Complex, but not a 'masterpiece'.
8 April 2004 | by See all my reviews

I concede that the film is well made and quite intricate in its structure (and that it takes time and patience to attempt to come up with an explanation for the unfathomable gray areas in the screenplay). Leone evidently had an eye for detail, composition, lighting and camera movement. I am sure that no-one will deny that the technical side of the film was handled with care and it does show.

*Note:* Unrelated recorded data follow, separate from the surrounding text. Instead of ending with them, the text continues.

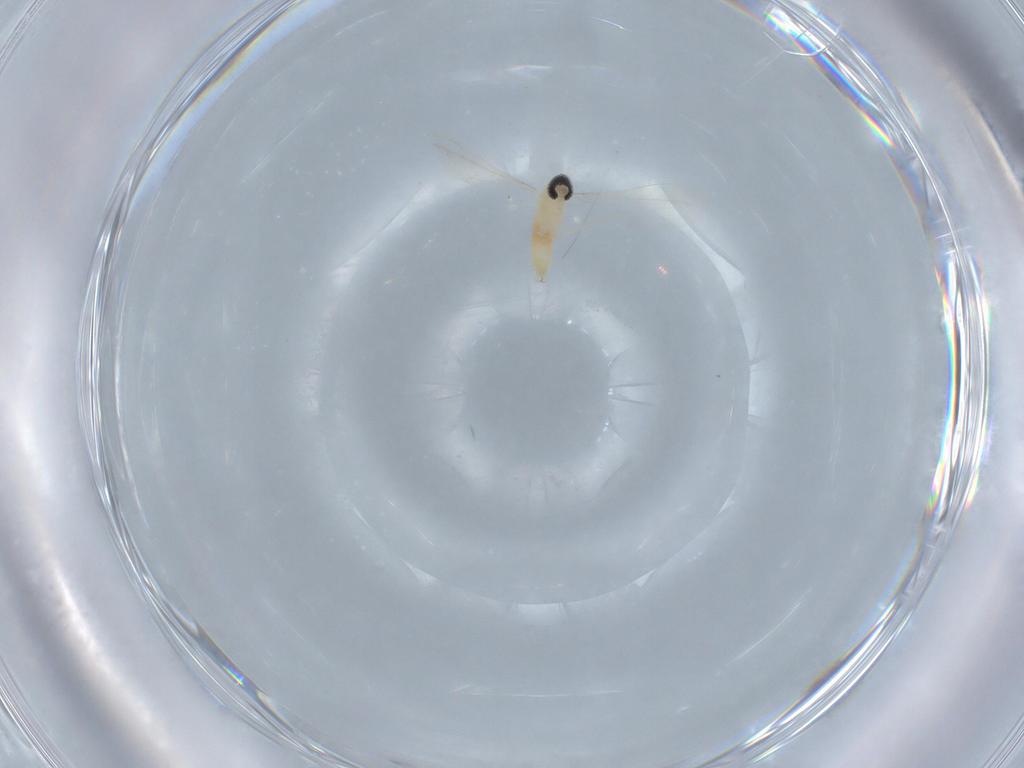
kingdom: Animalia
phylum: Arthropoda
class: Insecta
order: Diptera
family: Cecidomyiidae
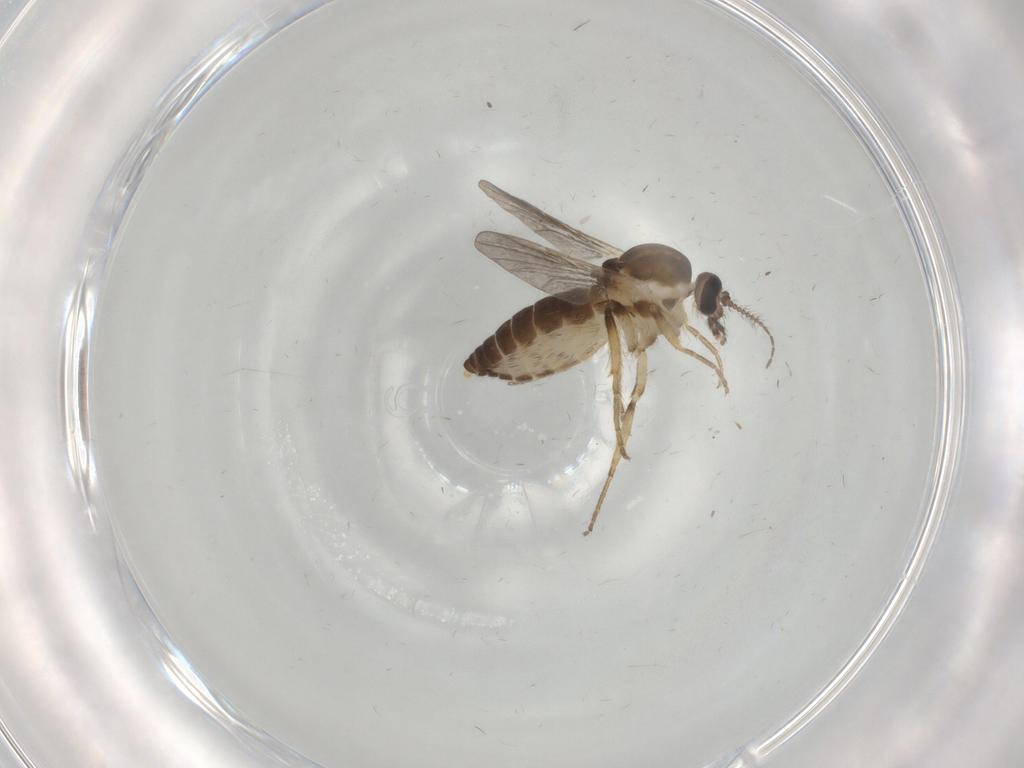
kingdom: Animalia
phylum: Arthropoda
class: Insecta
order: Diptera
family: Ceratopogonidae
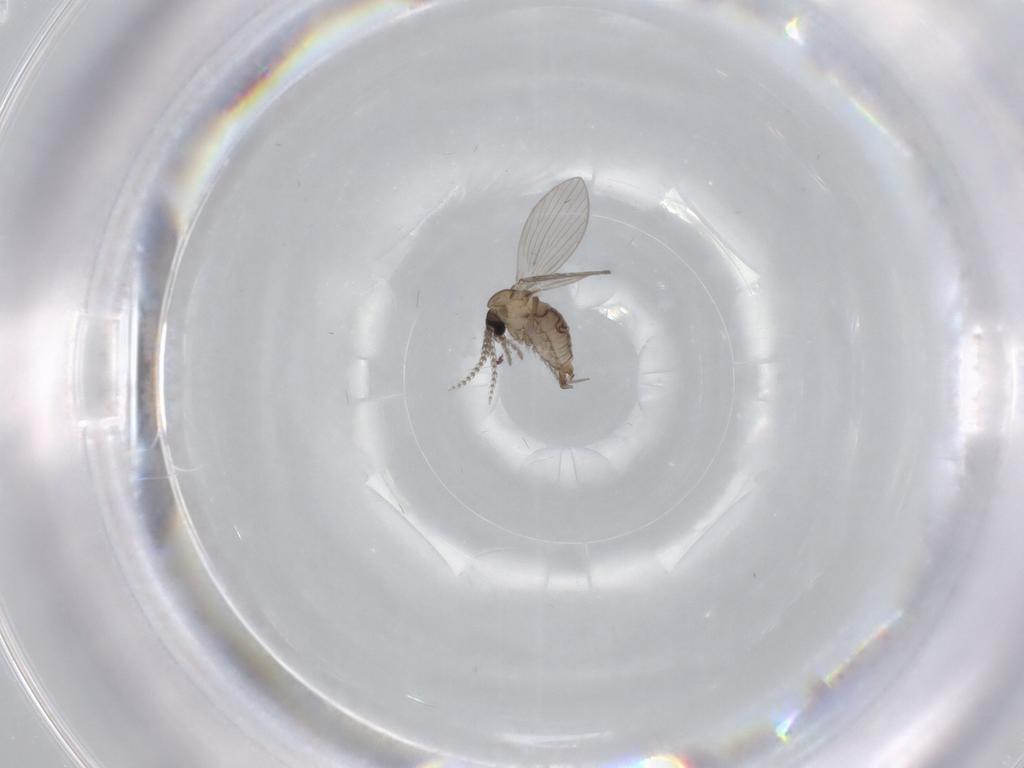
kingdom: Animalia
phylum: Arthropoda
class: Insecta
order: Diptera
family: Psychodidae
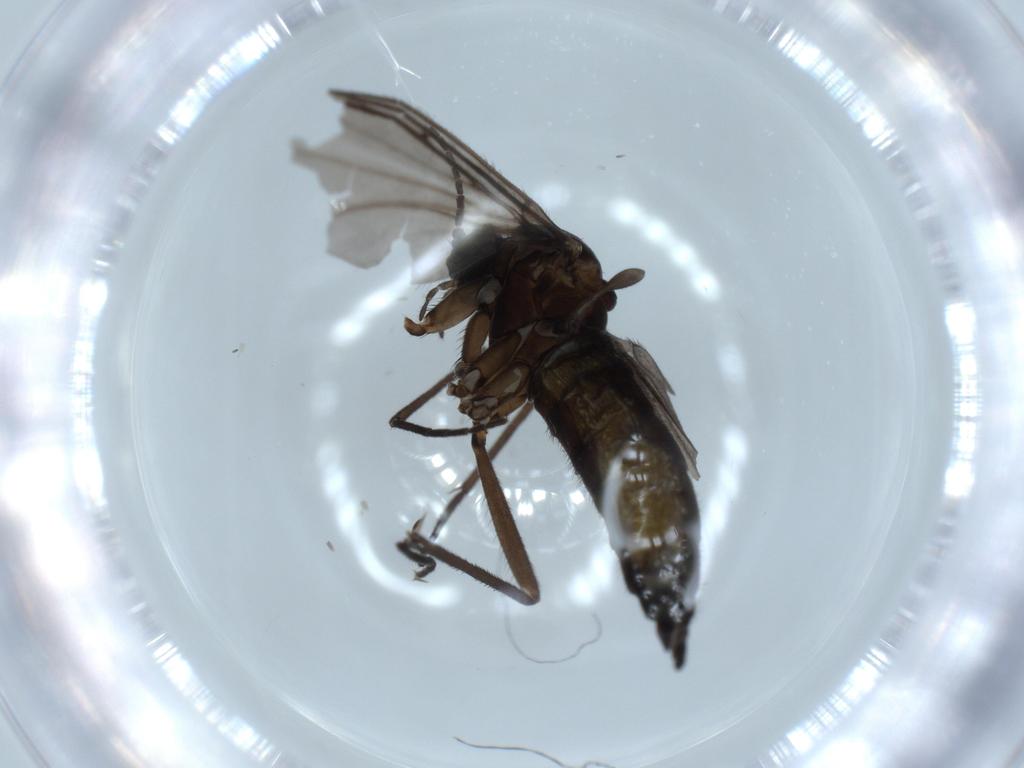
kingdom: Animalia
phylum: Arthropoda
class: Insecta
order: Diptera
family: Sciaridae
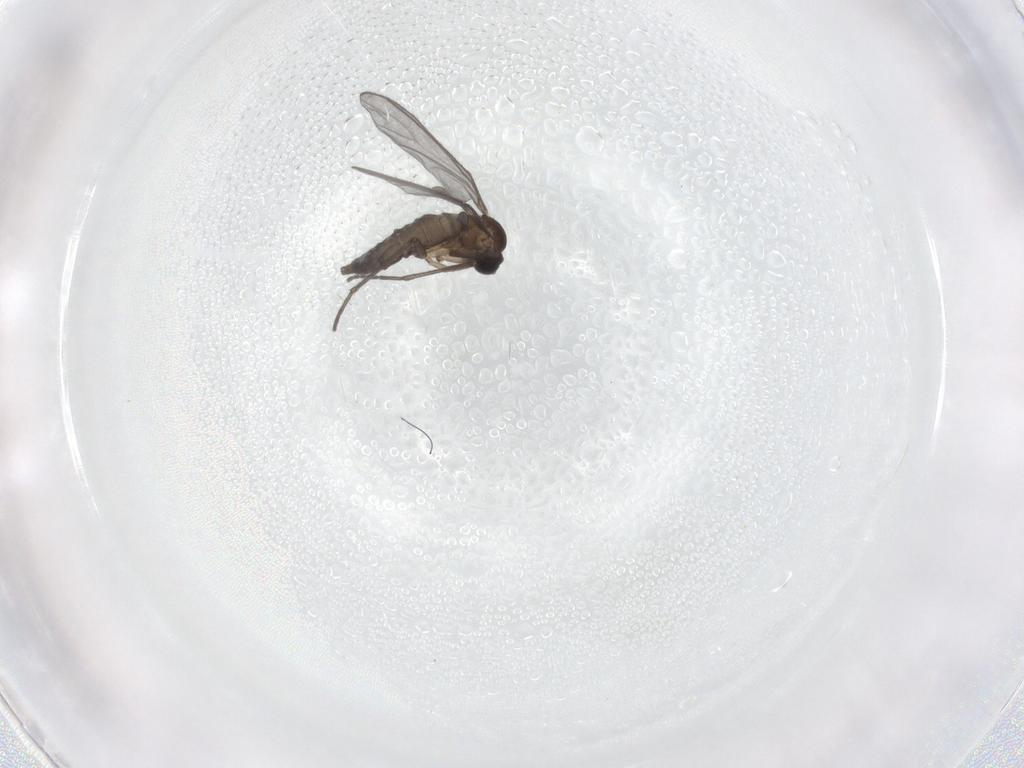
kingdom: Animalia
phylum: Arthropoda
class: Insecta
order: Diptera
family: Sciaridae
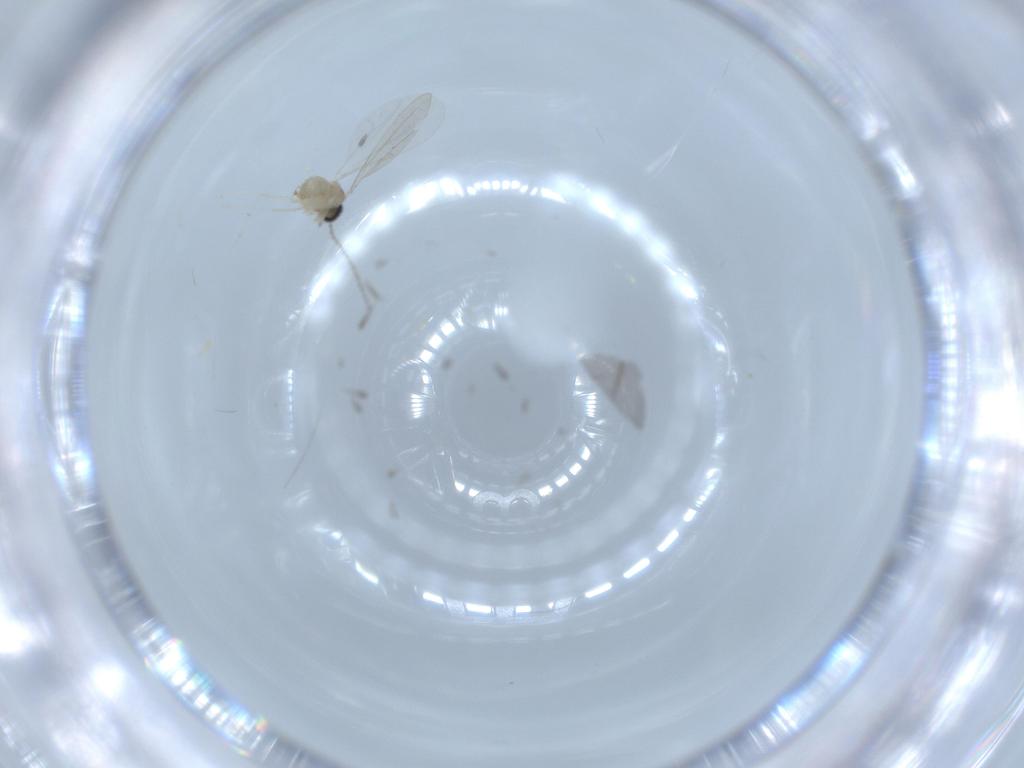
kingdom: Animalia
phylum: Arthropoda
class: Insecta
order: Diptera
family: Cecidomyiidae
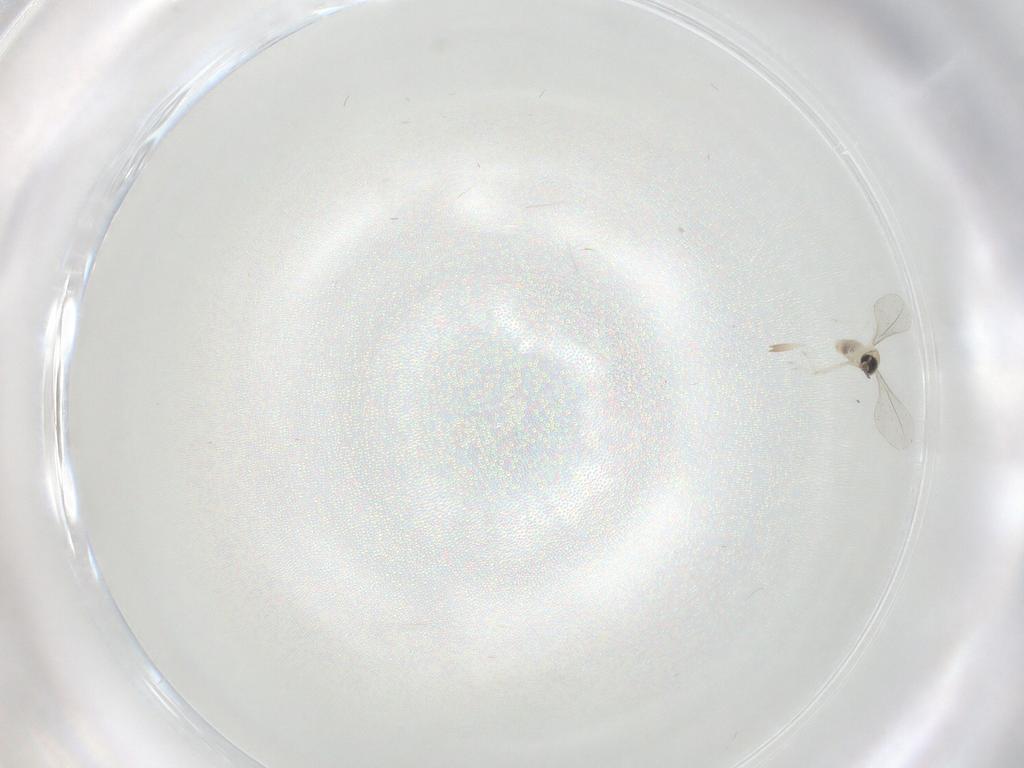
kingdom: Animalia
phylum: Arthropoda
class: Insecta
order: Diptera
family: Cecidomyiidae
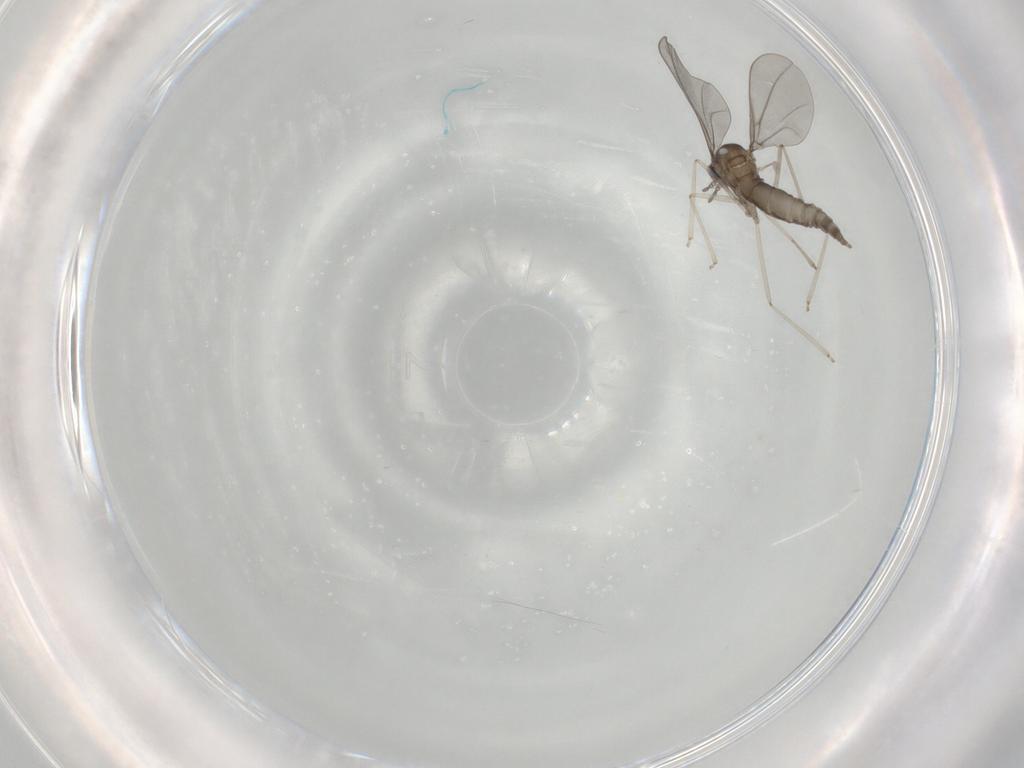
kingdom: Animalia
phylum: Arthropoda
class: Insecta
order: Diptera
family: Cecidomyiidae
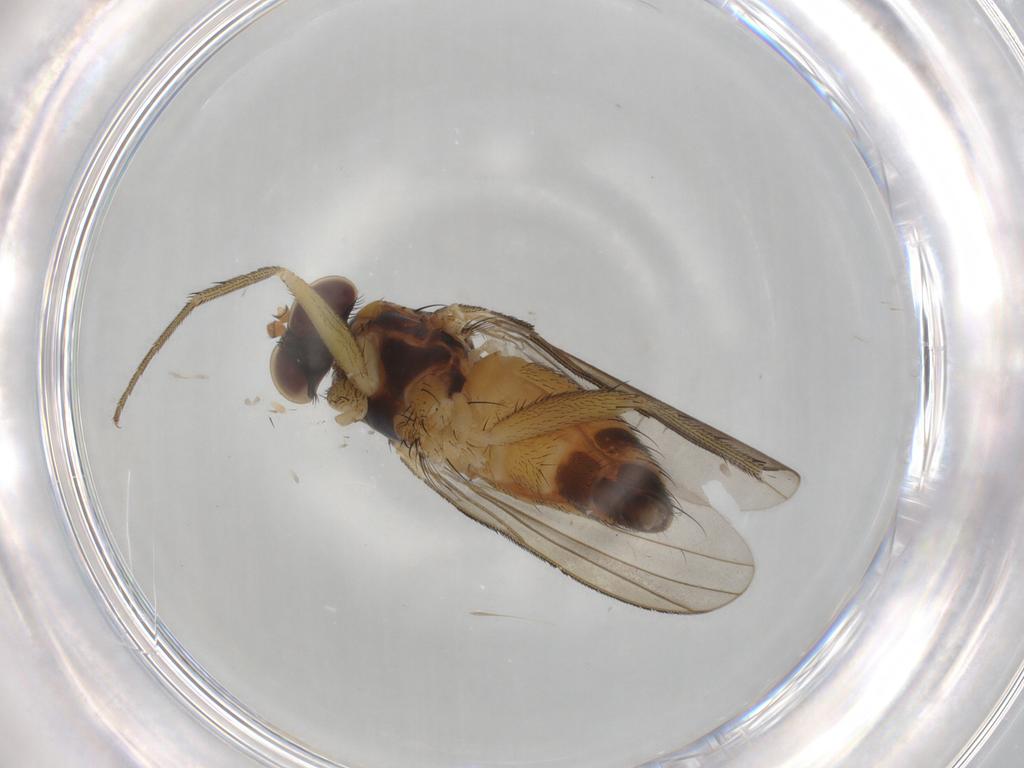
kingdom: Animalia
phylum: Arthropoda
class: Insecta
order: Diptera
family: Dolichopodidae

The screenplay is a mess. I expect to be lambasted by angry fans that will claim that I am an unimaginative watcher and would like all aspects of plot and character explained to me instead of having to think and immerse myself. Fine. I also know that art defies easy definition, and that all the best art in the world offers itself up to multiple interpretations. Fine. I maintain that Leone is being wilfully obscure in his attempts to cover up the head-scratch-inducing narrative techniques that he conjures up. He does so by claiming an opium/dream logic: some kind of remembrance of childhood and prohibition (an immutable, fixed past) as well as a progressive imagining (regarding the "future") on the part of the focaliser Noodles as he lies in the opium den. This may not be the case as he could not possibly know of the exact styles, decor and music of the sixties without having lived through them to some extent. So here we have an organic problem with the screenplay: claims to dream logic to confuse and inspire debate regarding the plot's many unsure points (e.g. was that Max in the dumpster? How Why? What does that wry smile at the end mean? Etc. Was it all a dream of the past and possible future?) counterpoised with the impossibility of this evident in the physical and cultural environment presented to us in the visuals. This, to me, is just vague and sloppy. It is not just a case of great art being unfathomable, it is a case of sloppy art trying to be unfathomable. Take that incessant telephone sound and its related imagery. Did Leone himself know what effect he was trying to achieve when he put it in there? I would say yes in one respect: in order to mystify his audience. I do not think that it stands for much more than that. Perhaps also to establish the confusing and ultimately untenable nature of the film's time structure (he is literally 'calling into the past') and it's relation to Noodle's 'dream' (which the film quite clearly can not be).

Also, the film's attitude towards women is just plain nasty, containing two of the screens most unapologetic rape scenes. We could claim that it is merely the nasty attitude of our enigma focaliser Noodles. He most obviously is not a very nice guy when it comes to women and the film does present itself as an exploration of his singular consciousness (if it is a dream). To put it crassly: he is nasty to women so the film has also got to be nasty to women if it claims to be deeply related to his attitudes and point of view. If it is a film of dream and imaginings, then certainly Noodle's dream is mutable (as we know all dreams are) and what he 'does' to the characters played by Tuesday Weld and Elisabeth McGovern is heightened by his desire and imagination. This is the only way in which to explain why Tuesday Weld's character seems to enjoy rape, that it is Noodles imagining her enjoying the rape. This is vague, but it at least validates the epic romanticization that pervades this ugly world (of which rape is only a part) when the main character is an absolute lout: it is him who romanticizes it. This is a sneaky way around a touchy subject. But, as has been established by many, this world may not be a dream- back to that inconsistency in the plot. Is it? Isn't it? If not then there is not much of an excuse for the rape sequences.

The dialogue is also slightly off, too often it sounds stiff and mechanical, and it is too self-consciously scripted to sound like naturalistic street parlance. Ennio Morricone's score is alright. It is evocative in places (when he sticks to the minimalist piano melody) and far too saccharine in others (that pan pipe stuff I find grating and kitsch).

So to be sure, it is a complex film. It is a rewarding film. It requires more than one watching. It falls far short from a masterpiece, though. Too inconsistent when it should be incisive. It bears the marks of a troubled production and evidence of Leone himself not quite knowing what to do with the beast he had created.